──────── Selected passage ────────
Common Tern

The Common Tern (Sterna hirundo) is a seabird of the tern family Sternidae. This bird has a circumpolar distribution, breeding in temperate and sub-Arctic regions of Europe, Asia and east and central North America. It is strongly migratory, wintering in coastal tropical and subtropical regions. It is sometimes known as the sea swallow.

This species breeds close to freshwater or seawater, in habitats such as sandy barrier beaches, vegetated sandy dune areas, or (most commonly) islands. It can adapt to artificial nesting structures. Outside of the breeding season, these birds are found on coastal estuaries or along large rivers. They can be seen in harbours and on jetties and piers.

Like all Sterna terns, the Common Tern feeds by plunge-diving for fish, from a height of 1-6  m, either in the sea or in freshwater lakes and large rivers. It usually dives directly, and not from the “stepped-hover” favoured by Arctic Tern. It commonly forages in flocks (though in inland populations, individuals often forage singly on in pairs). The prey fish are 5-15  cm long. Occasionally it can also take insects, crustaceans, and dead fish.
────────
- **What you have to do**: Retype the Common Tern passage above in full, keeping every word and mark as it appears.
──────── Data for review ────────
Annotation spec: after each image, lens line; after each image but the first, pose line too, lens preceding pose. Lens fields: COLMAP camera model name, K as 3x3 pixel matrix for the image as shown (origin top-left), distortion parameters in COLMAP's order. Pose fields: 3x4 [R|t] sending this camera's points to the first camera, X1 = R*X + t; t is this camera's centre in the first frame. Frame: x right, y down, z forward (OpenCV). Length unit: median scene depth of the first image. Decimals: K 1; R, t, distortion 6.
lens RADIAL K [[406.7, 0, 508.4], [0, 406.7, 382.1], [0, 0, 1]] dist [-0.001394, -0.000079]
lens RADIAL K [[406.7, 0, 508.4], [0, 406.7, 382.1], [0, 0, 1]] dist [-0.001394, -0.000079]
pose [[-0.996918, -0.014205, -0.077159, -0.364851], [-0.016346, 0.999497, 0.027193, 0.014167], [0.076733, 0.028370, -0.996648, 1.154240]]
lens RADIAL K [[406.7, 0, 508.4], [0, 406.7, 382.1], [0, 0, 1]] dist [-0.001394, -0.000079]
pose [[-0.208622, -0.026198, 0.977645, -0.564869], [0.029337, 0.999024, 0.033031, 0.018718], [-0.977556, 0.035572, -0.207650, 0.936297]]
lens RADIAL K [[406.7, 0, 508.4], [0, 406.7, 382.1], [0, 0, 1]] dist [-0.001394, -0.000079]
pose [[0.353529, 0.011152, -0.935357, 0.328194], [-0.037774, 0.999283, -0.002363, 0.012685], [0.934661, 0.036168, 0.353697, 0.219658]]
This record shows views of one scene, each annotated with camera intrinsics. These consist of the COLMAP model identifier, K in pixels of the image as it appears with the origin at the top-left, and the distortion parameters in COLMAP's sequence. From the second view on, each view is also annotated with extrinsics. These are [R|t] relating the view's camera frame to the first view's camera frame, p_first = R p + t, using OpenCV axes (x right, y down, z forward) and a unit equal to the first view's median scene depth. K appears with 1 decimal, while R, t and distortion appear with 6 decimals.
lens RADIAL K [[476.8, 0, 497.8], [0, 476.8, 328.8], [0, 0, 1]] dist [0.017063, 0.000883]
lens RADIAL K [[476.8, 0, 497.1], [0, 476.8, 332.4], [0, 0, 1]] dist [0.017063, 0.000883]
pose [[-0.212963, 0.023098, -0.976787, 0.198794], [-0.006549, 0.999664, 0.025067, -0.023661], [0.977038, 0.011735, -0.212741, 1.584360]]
────────
- **Written answer**:
Common Tern

The Common Tern (Sterna hirundo) is a seabird of the tern family Sternidae. This bird has a circumpolar distribution, breeding in temperate and sub-Arctic regions of Europe, Asia and east and central North America. It is strongly migratory, wintering in coastal tropical and subtropical regions. It is sometimes known as the sea swallow.

This species breeds close to freshwater or seawater, in habitats such as sandy barrier beaches, vegetated sandy dune areas, or (most commonly) islands. It can adapt to artificial nesting structures. Outside of the breeding season, these birds are found on coastal estuaries or along large rivers. They can be seen in harbours and on jetties and piers.

Like all Sterna terns, the Common Tern feeds by plunge-diving for fish, from a height of 1-6  m, either in the sea or in freshwater lakes and large rivers. It usually dives directly, and not from the “stepped-hover” favoured by Arctic Tern. It commonly forages in flocks (though in inland populations, individuals often forage singly on in pairs). The prey fish are 5-15  cm long. Occasionally it can also take insects, crustaceans, and dead fish.